This prolonged period of mourning I am enduring is teaching me many things, one of which is the unintended cruelty of others.
My dear bride passed away four months ago from a savage form of cancer. I miss Kathy Anne every waking minute of every day. Yes, I have written a lot about that already and I don’t mean to belabor the point, as my grief is getting easier to manage.
What is maddening, though, in the extreme are the phone calls and text messages that keep coming at me from those interested in buying my property in Princeton, Texas.
It’s a modest, but nice home. I am making payments each month, just as we did when we purchased it in early 2019.

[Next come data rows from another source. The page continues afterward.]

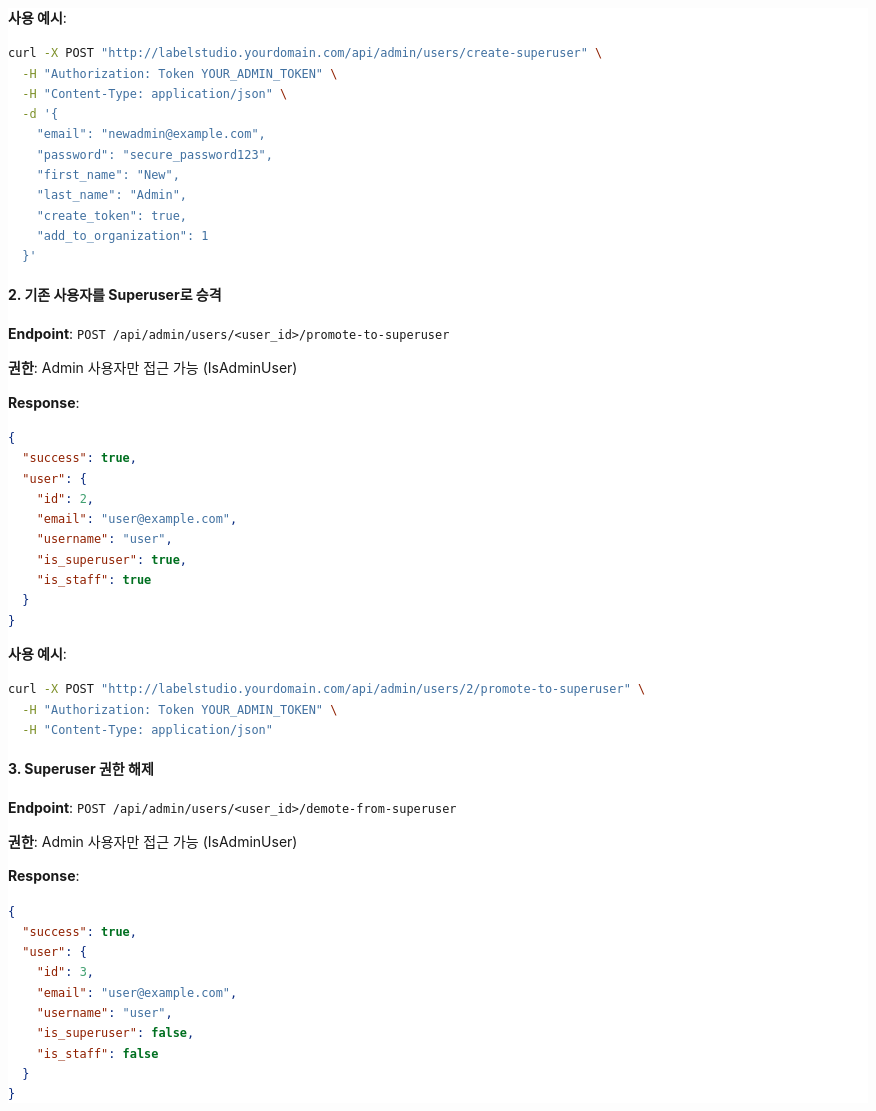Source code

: 
**사용 예시**:

```bash
curl -X POST "http://labelstudio.yourdomain.com/api/admin/users/create-superuser" \
  -H "Authorization: Token YOUR_ADMIN_TOKEN" \
  -H "Content-Type: application/json" \
  -d '{
    "email": "newadmin@example.com",
    "password": "secure_password123",
    "first_name": "New",
    "last_name": "Admin",
    "create_token": true,
    "add_to_organization": 1
  }'
```

#### 2. 기존 사용자를 Superuser로 승격

**Endpoint**: `POST /api/admin/users/<user_id>/promote-to-superuser`

**권한**: Admin 사용자만 접근 가능 (IsAdminUser)

**Response**:

```json
{
  "success": true,
  "user": {
    "id": 2,
    "email": "user@example.com",
    "username": "user",
    "is_superuser": true,
    "is_staff": true
  }
}
```

**사용 예시**:

```bash
curl -X POST "http://labelstudio.yourdomain.com/api/admin/users/2/promote-to-superuser" \
  -H "Authorization: Token YOUR_ADMIN_TOKEN" \
  -H "Content-Type: application/json"
```

#### 3. Superuser 권한 해제

**Endpoint**: `POST /api/admin/users/<user_id>/demote-from-superuser`

**권한**: Admin 사용자만 접근 가능 (IsAdminUser)

**Response**:

```json
{
  "success": true,
  "user": {
    "id": 3,
    "email": "user@example.com",
    "username": "user",
    "is_superuser": false,
    "is_staff": false
  }
}
```

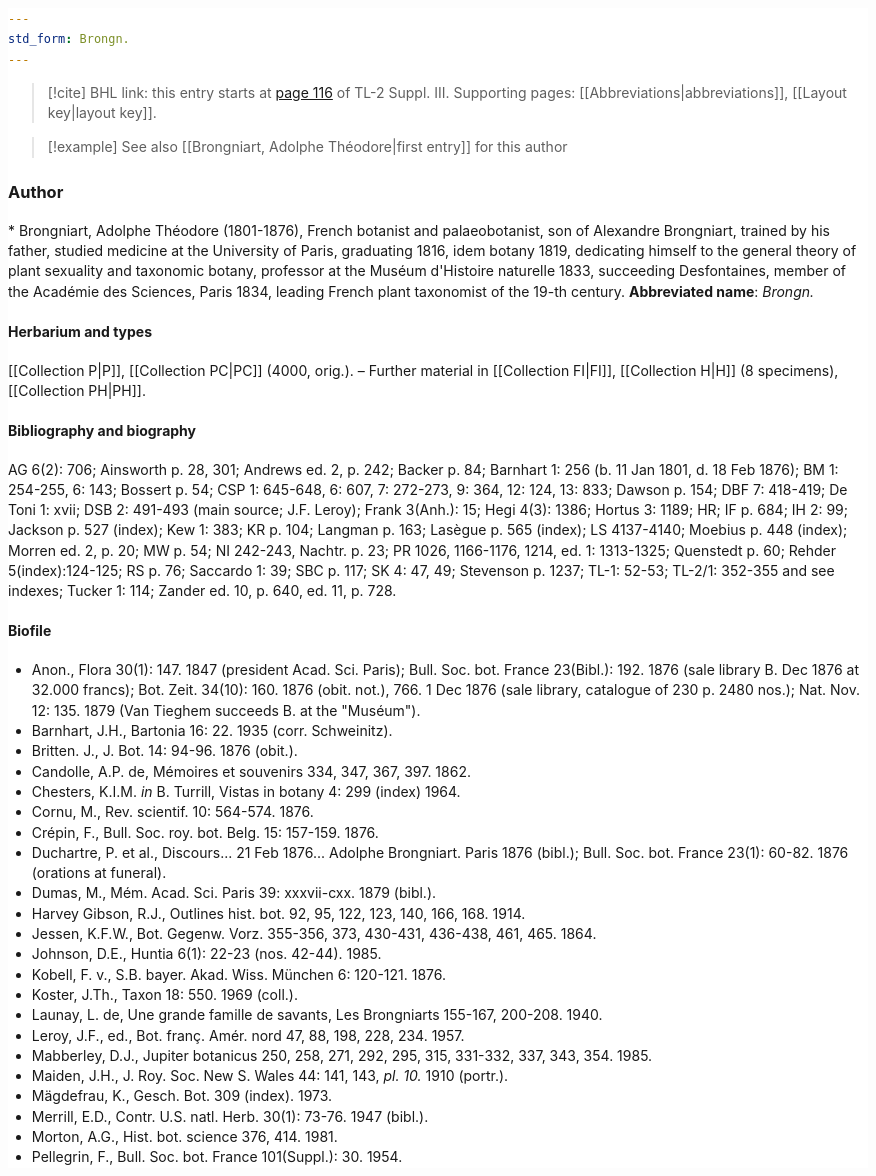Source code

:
 ```yaml
---
std_form: Brongn.
---
```


> [!cite] BHL link: this entry starts at [page 116](https://www.biodiversitylibrary.org/page/33266423) of TL-2 Suppl. III.
> Supporting pages: [[Abbreviations|abbreviations]], [[Layout key|layout key]].

> [!example] See also [[Brongniart, Adolphe Théodore|first entry]] for this author

### Author

\* Brongniart, Adolphe Théodore (1801-1876), French botanist and palaeobotanist, son of Alexandre Brongniart, trained by his father, studied medicine at the University of Paris, graduating 1816, idem botany 1819, dedicating himself to the general theory of plant sexuality and taxonomic botany, professor at the Muséum d'Histoire naturelle 1833, succeeding Desfontaines, member of the Académie des Sciences, Paris 1834, leading French plant taxonomist of the 19-th century. 
**Abbreviated name**: *Brongn.*

#### Herbarium and types

[[Collection P|P]], [[Collection PC|PC]] (4000, orig.). – Further material in [[Collection FI|FI]], [[Collection H|H]] (8 specimens), [[Collection PH|PH]].

#### Bibliography and biography

AG 6(2): 706; Ainsworth p. 28, 301; Andrews ed. 2, p. 242; Backer p. 84; Barnhart 1: 256 (b. 11 Jan 1801, d. 18 Feb 1876); BM 1: 254-255, 6: 143; Bossert p. 54; CSP 1: 645-648, 6: 607, 7: 272-273, 9: 364, 12: 124, 13: 833; Dawson p. 154; DBF 7: 418-419; De Toni 1: xvii; DSB 2: 491-493 (main source; J.F. Leroy); Frank 3(Anh.): 15; Hegi 4(3): 1386; Hortus 3: 1189; HR; IF p. 684; IH 2: 99; Jackson p. 527 (index); Kew 1: 383; KR p. 104; Langman p. 163; Lasègue p. 565 (index); LS 4137-4140; Moebius p. 448 (index); Morren ed. 2, p. 20; MW p. 54; NI 242-243, Nachtr. p. 23; PR 1026, 1166-1176, 1214, ed. 1: 1313-1325; Quenstedt p. 60; Rehder 5(index):124-125; RS p. 76; Saccardo 1: 39; SBC p. 117; SK 4: 47, 49; Stevenson p. 1237; TL-1: 52-53; TL-2/1: 352-355 and see indexes; Tucker 1: 114; Zander ed. 10, p. 640, ed. 11, p. 728.

#### Biofile

- Anon., Flora 30(1): 147. 1847 (president Acad. Sci. Paris); Bull. Soc. bot. France 23(Bibl.): 192. 1876 (sale library B. Dec 1876 at 32.000 francs); Bot. Zeit. 34(10): 160. 1876 (obit. not.), 766. 1 Dec 1876 (sale library, catalogue of 230 p. 2480 nos.); Nat. Nov. 12: 135. 1879 (Van Tieghem succeeds B. at the "Muséum").
- Barnhart, J.H., Bartonia 16: 22. 1935 (corr. Schweinitz).
- Britten. J., J. Bot. 14: 94-96. 1876 (obit.).
- Candolle, A.P. de, Mémoires et souvenirs 334, 347, 367, 397. 1862.
- Chesters, K.I.M. *in* B. Turrill, Vistas in botany 4: 299 (index) 1964.
- Cornu, M., Rev. scientif. 10: 564-574. 1876.
- Crépin, F., Bull. Soc. roy. bot. Belg. 15: 157-159. 1876.
- Duchartre, P. et al., Discours... 21 Feb 1876... Adolphe Brongniart. Paris 1876 (bibl.); Bull. Soc. bot. France 23(1): 60-82. 1876 (orations at funeral).
- Dumas, M., Mém. Acad. Sci. Paris 39: xxxvii-cxx. 1879 (bibl.).
- Harvey Gibson, R.J., Outlines hist. bot. 92, 95, 122, 123, 140, 166, 168. 1914.
- Jessen, K.F.W., Bot. Gegenw. Vorz. 355-356, 373, 430-431, 436-438, 461, 465. 1864.
- Johnson, D.E., Huntia 6(1): 22-23 (nos. 42-44). 1985.
- Kobell, F. v., S.B. bayer. Akad. Wiss. München 6: 120-121. 1876.
- Koster, J.Th., Taxon 18: 550. 1969 (coll.).
- Launay, L. de, Une grande famille de savants, Les Brongniarts 155-167, 200-208. 1940.
- Leroy, J.F., ed., Bot. franç. Amér. nord 47, 88, 198, 228, 234. 1957.
- Mabberley, D.J., Jupiter botanicus 250, 258, 271, 292, 295, 315, 331-332, 337, 343, 354. 1985.
- Maiden, J.H., J. Roy. Soc. New S. Wales 44: 141, 143, *pl. 10.* 1910 (portr.).
- Mägdefrau, K., Gesch. Bot. 309 (index). 1973.
- Merrill, E.D., Contr. U.S. natl. Herb. 30(1): 73-76. 1947 (bibl.).
- Morton, A.G., Hist. bot. science 376, 414. 1981.
- Pellegrin, F., Bull. Soc. bot. France 101(Suppl.): 30. 1954.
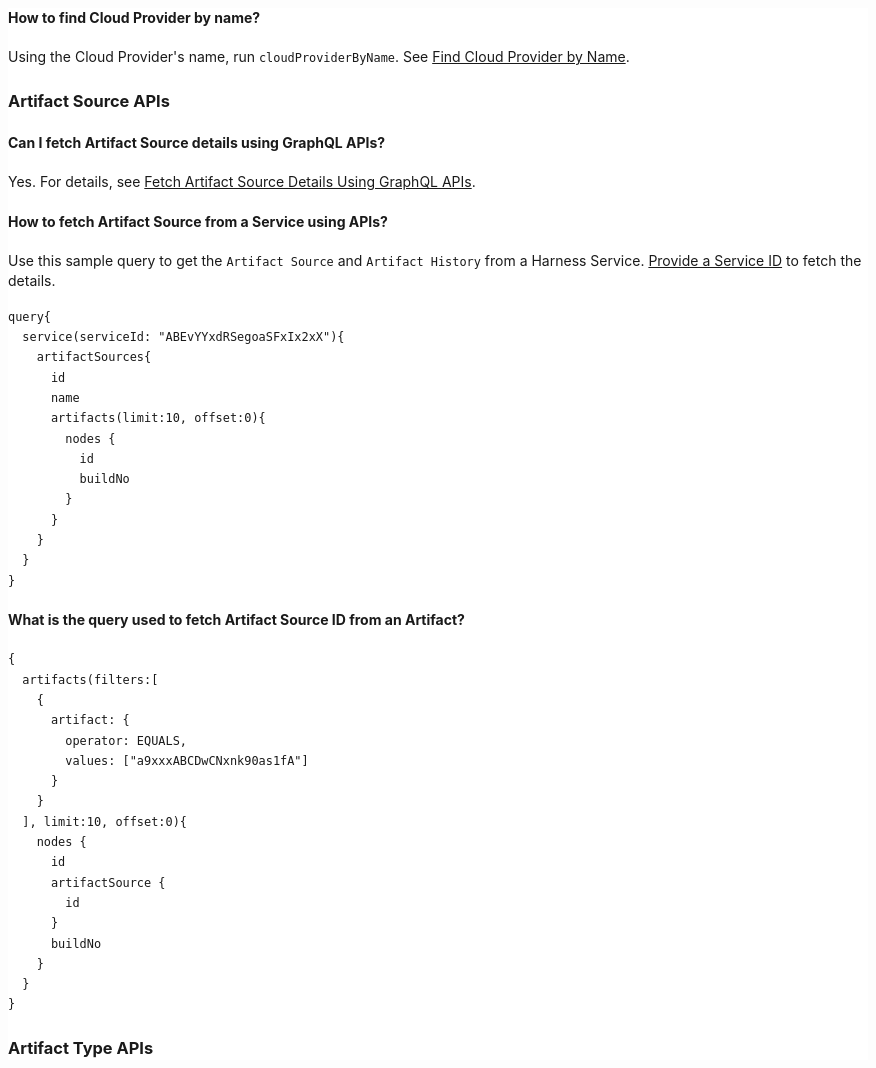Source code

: #### How to find Cloud Provider by name?

Using the Cloud Provider's name, run `cloudProviderByName`. See [Find Cloud Provider by Name](../firstgen-platform/techref-category/api/use-cloud-providers-api.md#step-6-find-cloud-provider-by-name).

### Artifact Source APIs

#### Can I fetch Artifact Source details using GraphQL APIs?

Yes. For details, see [Fetch Artifact Source Details Using GraphQL APIs](../firstgen-platform/techref-category/api/artifact-source-api.md).

#### How to fetch Artifact Source from a Service using APIs?

Use this sample query to get the `Artifact Source` and `Artifact History` from a Harness Service. [Provide a Service ID](../firstgen-platform/techref-category/api/artifact-source-api.md#step-fetch-the-service-id) to fetch the details.


```
query{  
  service(serviceId: "ABEvYYxdRSegoaSFxIx2xX"){  
    artifactSources{  
      id  
      name  
      artifacts(limit:10, offset:0){  
        nodes {  
          id  
          buildNo  
        }  
      }  
    }  
  }  
}
```
#### What is the query used to fetch Artifact Source ID from an Artifact?


```
{  
  artifacts(filters:[  
    {  
      artifact: {  
        operator: EQUALS,  
        values: ["a9xxxABCDwCNxnk90as1fA"]  
      }  
    }  
  ], limit:10, offset:0){  
    nodes {  
      id  
      artifactSource {  
        id  
      }  
      buildNo  
    }  
  }  
}
```
### Artifact Type APIs

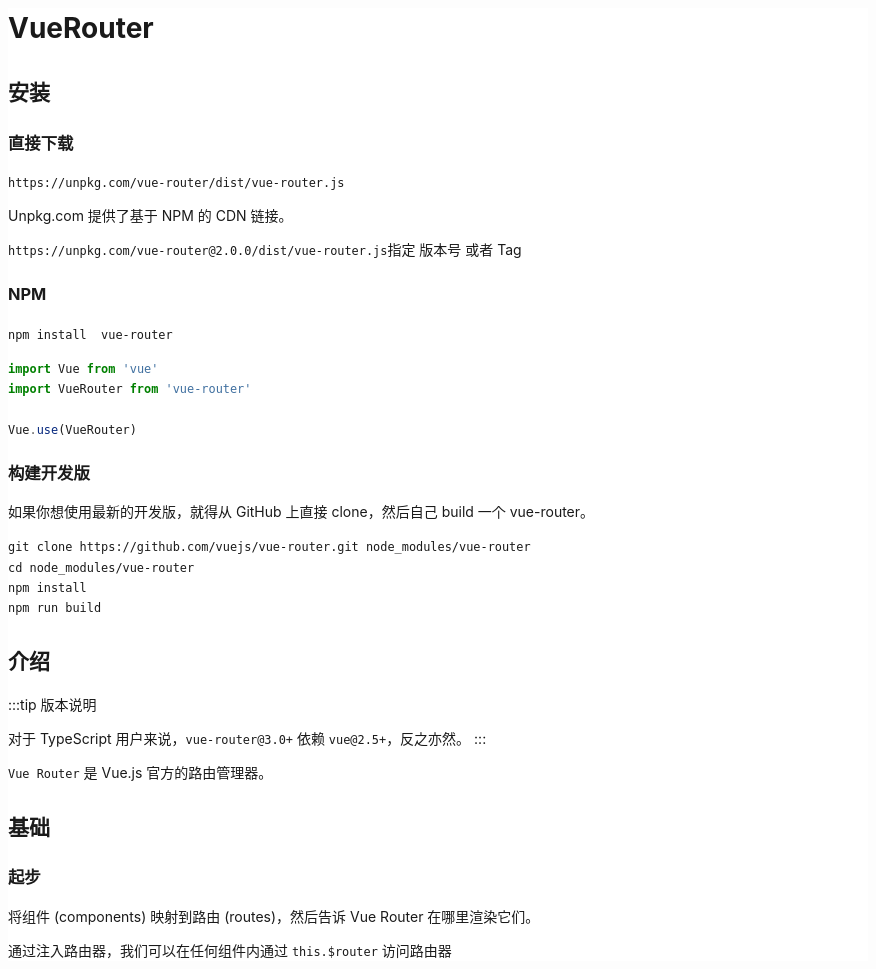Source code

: # VueRouter

## 安装

### 直接下载

`https://unpkg.com/vue-router/dist/vue-router.js`

Unpkg.com 提供了基于 NPM 的 CDN 链接。

`https://unpkg.com/vue-router@2.0.0/dist/vue-router.js`指定 版本号 或者 Tag

### NPM

```shell
npm install  vue-router
```

```js
import Vue from 'vue'
import VueRouter from 'vue-router'

Vue.use(VueRouter)
```

### 构建开发版

如果你想使用最新的开发版，就得从 GitHub 上直接 clone，然后自己 build 一个 vue-router。

```shell
git clone https://github.com/vuejs/vue-router.git node_modules/vue-router
cd node_modules/vue-router
npm install
npm run build
```

## 介绍

:::tip
版本说明

对于 TypeScript 用户来说，`vue-router@3.0+` 依赖 `vue@2.5+`，反之亦然。
:::

`Vue Router` 是 Vue.js 官方的路由管理器。

## 基础

### 起步

将组件 (components) 映射到路由 (routes)，然后告诉 Vue Router 在哪里渲染它们。

通过注入路由器，我们可以在任何组件内通过 `this.$router` 访问路由器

OK, I know what’s going on. I had to file some paperwork with the Collin County Clerk’s Office, in its probate department. It’s public record. The word has made its way to the real estate buzzards circling overhead. They want to make me a “cash offer” on the house.
I tell them all essentially same thing. I might hang up on them or tell them, simply, “I am not selling. Goodbye.”
On occasion I might ask the caller, “What prompts you to make this call? Does it have anything to do with my wife’s passing?”
They hang up.
It’s no surprise to anyone, I am sure, that losing a beloved spouse is new to me. I have not traveled down this road before. My sadness is tough to shake, even without the assortment of messages and “outreach” from those seeking to do business with me.
They likely won’t read this blog, but this forum does give me a chance to vent my frustration during this still-difficult time in my life.
So … I just did. Thanks for hearing me out.